▸ **WHAT IS ASKED**:
1/ Reproduce the feature-extraction notebook starting at "features.append(np.abs(x - x.mean()).mean())" and ending at "x_range[i+1])) / n)", swapping "x_range" for "x_bins" each time it occurs.
2/ Pick up the feature-extraction notebook after its final line and extend it.

:: EXTRACT

And apply LogisticRegression and SVM.

In [7]:
def get_expert_names(params):
    feature_names = ['avg_x', 'avg_y', 'avg_z', 
                     'std_x', 'std_y', 'std_z', 
                     'abs_x', 'abs_y', 'abs_z', 'mean']
    for i in range(10):
        name = str(i) + '_'
        feature_names += [name + 'x', name + 'y', name + 'z']
        
    return feature_names

def get_expert_features(ts, params):
    x = ts[0]
    y = ts[1]
    z = ts[2]
    n = x.shape[0]
    features = []
    features.append(x.mean())
    features.append(y.mean())
    features.append(z.mean())
    features.append(x.std())
    features.append(y.std())
    features.append(z.std())
    features.append(np.abs(x - x.mean()).mean())
    features.append(np.abs(y - y.mean()).mean())
    features.append(np.abs(z - z.mean()).mean())
    features.append((x+y+z).mean() / 3.)
    x_range = np.linspace(x.min(), x.max(), 11)
    y_range = np.linspace(y.min(), y.max(), 11)
    z_range = np.linspace(z.min(), z.max(), 11)
    for i in range(10):
        features.append(1. * np.sum((x_range[i] <= x) & (x < x_range[i+1])) / n)
        features.append(1. * np.sum((y_range[i] <= y) & (y < y_range[i+1])) / n)
        features.append(1. * np.sum((z_range[i] <= z) & (z < z_range[i+1])) / n)
    
    return features

Create and save:

In [12]:
df_expert_wisdm = get_feature_matrix(data_wisdm, 'WISDM', get_expert_names, get_expert_features)
df_expert_wisdm.to_csv("../data/features/expert_wisdm.csv", index=False)

In [17]:
df_expert_uschad = get_feature_matrix(data_uschad, 'USCHAD', get_expert_names, get_expert_features)
df_expert_uschad.to_csv("../data/features/expert_uschad.csv", index=False)

### Autoregression model

In [18]:
def get_autoregressive_names(params):
    n = params[0]
    feature_names = []
    for ax in ['x', 'y', 'z']:
        feature_names += ['intercept_' + ax]
        for i in range(n):
            feature_names += ['coef_' + str(i) + '_' + ax]
            
    return feature_names

def get_autoregressive_features(ts, params):
    n = params[0]
    x = ts[0]
    y = ts[1]
    z = ts[2]
    m = x.shape[0]
    features = []
    X = np.zeros([m-n, n])

::::
:: RECORDED INFORMATION

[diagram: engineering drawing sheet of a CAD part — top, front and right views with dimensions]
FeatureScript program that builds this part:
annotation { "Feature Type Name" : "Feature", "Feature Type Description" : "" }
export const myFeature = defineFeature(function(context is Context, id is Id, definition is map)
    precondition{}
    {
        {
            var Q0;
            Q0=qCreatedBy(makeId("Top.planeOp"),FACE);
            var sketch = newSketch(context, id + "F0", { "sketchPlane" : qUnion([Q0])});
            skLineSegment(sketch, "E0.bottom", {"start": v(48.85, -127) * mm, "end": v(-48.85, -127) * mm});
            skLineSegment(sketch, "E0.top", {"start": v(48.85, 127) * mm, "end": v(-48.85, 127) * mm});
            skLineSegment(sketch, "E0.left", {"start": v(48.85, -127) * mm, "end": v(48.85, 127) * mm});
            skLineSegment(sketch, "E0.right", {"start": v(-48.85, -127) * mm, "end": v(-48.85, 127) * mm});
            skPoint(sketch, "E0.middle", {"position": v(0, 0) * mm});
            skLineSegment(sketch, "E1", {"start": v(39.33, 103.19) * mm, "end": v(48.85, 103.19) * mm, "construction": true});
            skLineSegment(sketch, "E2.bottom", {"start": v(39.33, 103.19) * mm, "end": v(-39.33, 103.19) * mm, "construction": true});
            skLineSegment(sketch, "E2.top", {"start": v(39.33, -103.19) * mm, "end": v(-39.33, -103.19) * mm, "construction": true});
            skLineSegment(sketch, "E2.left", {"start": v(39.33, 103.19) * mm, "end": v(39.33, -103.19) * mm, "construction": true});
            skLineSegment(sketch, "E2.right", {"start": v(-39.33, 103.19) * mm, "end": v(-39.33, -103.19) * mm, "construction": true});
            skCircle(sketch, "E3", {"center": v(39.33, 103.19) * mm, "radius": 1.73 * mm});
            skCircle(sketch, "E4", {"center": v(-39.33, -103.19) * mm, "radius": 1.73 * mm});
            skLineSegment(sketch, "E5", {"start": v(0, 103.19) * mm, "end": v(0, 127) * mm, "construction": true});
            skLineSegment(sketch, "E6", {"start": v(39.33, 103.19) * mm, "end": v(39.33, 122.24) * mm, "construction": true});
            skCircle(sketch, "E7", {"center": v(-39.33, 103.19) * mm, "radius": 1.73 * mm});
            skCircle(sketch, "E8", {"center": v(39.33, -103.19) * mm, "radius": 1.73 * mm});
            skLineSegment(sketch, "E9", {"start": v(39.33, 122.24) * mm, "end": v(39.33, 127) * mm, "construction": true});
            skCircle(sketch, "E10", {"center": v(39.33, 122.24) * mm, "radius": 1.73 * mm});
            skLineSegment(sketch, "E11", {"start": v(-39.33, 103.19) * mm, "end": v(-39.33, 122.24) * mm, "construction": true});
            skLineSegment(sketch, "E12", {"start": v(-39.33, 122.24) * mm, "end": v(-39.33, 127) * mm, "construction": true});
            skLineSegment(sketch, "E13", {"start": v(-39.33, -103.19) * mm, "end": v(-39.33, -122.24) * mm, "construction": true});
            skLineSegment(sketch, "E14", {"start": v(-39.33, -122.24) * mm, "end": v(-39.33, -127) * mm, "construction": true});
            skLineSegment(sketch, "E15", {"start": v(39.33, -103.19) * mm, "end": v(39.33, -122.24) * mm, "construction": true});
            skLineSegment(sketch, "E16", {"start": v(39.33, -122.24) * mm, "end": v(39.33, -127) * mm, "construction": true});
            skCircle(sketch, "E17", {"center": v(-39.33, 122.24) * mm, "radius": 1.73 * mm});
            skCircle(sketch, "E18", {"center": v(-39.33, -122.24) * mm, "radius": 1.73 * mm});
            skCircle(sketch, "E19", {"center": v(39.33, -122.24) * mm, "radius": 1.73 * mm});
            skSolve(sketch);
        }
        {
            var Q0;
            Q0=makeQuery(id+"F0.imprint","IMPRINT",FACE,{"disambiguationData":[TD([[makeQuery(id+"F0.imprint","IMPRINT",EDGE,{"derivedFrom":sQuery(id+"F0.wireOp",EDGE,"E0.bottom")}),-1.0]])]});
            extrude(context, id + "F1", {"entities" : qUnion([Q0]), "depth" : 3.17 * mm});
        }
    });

::::

▸ **ANSWERS BELOW**:
1/
features.append(np.abs(x - x.mean()).mean())
    features.append(np.abs(y - y.mean()).mean())
    features.append(np.abs(z - z.mean()).mean())
    features.append((x+y+z).mean() / 3.)
    x_bins = np.linspace(x.min(), x.max(), 11)
    y_range = np.linspace(y.min(), y.max(), 11)
    z_range = np.linspace(z.min(), z.max(), 11)
    for i in range(10):
        features.append(1. * np.sum((x_bins[i] <= x) & (x < x_bins[i+1])) / n)

2/
    Y = np.zeros(m-n)
    for axis in [x, y, z]:
        for i in range(m-n):
            X[i, :] = axis[i:i+n]
            Y[i] = axis[i+n]
        lr = LinearRegression()
        lr.fit(X, Y)
        features.append(lr.intercept_)
        features.extend(lr.coef_)
    
    return features

Create and save:

In [20]:
params = [20]
df_ar_wisdm = get_feature_matrix(data_wisdm, 'WISDM', get_autoregressive_names,
                                 get_autoregressive_features, params)
df_ar_wisdm.to_csv("../data/features/ar_wisdm.csv", index=False)

In [21]:
params = [20]
df_ar_uschad = get_feature_matrix(data_uschad, 'USCHAD', get_autoregressive_names,
                                  get_autoregressive_features, params)
df_ar_uschad.to_csv("../data/features/ar_uschad.csv", index=False)

### Spectrum analysis

In [22]:
def get_spectrum_names(params):
    n = params[0]
    feature_names = []
    for ax in ['x', 'y', 'z']:
        for i in range(n):
            feature_names += ['eigv_' + str(i) + '_' + ax]
            
    return feature_names

def get_spectrum_features(ts, params):
    n = params[0]
    x = ts[0]
    y = ts[1]
    z = ts[2]
    m = x.shape[0]
    features = []
    X = np.zeros([m-n, n])
    Y = np.zeros(m-n)
    for axis in [x, y, z]:
        for i in range(m-n):
            X[i, :] = axis[i:i+n]
        h = sc.linalg.svd(X.T.dot(X), compute_uv=False, overwrite_a=True)
        features.extend(h)
    
    return features

Create and save:

In [23]:
params = [20]
df_ssa_wisdm = get_feature_matrix(data_wisdm, 'WISDM', get_spectrum_names,
                                  get_spectrum_features, params)
df_ssa_wisdm.to_csv("../data/features/ssa_wisdm.csv", index=False)

In [24]:
params = [20]
df_ssa_uschad = get_feature_matrix(data_uschad, 'USCHAD', get_spectrum_names,
                                   get_spectrum_features, params)
df_ssa_uschad.to_csv("../data/features/ssa_uschad.csv", index=False)

### Splines

In [7]:
def get_spline_names(params):
    n = params[0]
    feature_names = []
    for ax in ['x', 'y', 'z']:
        for i in range(n):
            feature_names += ['coef_' + str(i) + '_' + ax]
            
    return feature_names

def get_spline(t, ts, n):
    s_down = 1e-6
    s_up = 1000.
    spl = splrep(t, ts, s=s_up)
    while len(spl[1]) >= n:
        spl = splrep(t, ts, s=s_up)
        s_up *= 2.
    max_iter = int(np.floor(np.log2(s_up * 1e4)))
    num_iter = 0
    while (len(spl[1]) != n) and (num_iter <= max_iter):
        s = (s_up + s_down) / 2.
        spl = splrep(t, ts, s=s)
        if len(spl[1]) < n:
            s_up = s
        else:
            s_down = s
        num_iter += 1
        if num_iter > max_iter:
            spl = splrep(t, ts, s=s_down)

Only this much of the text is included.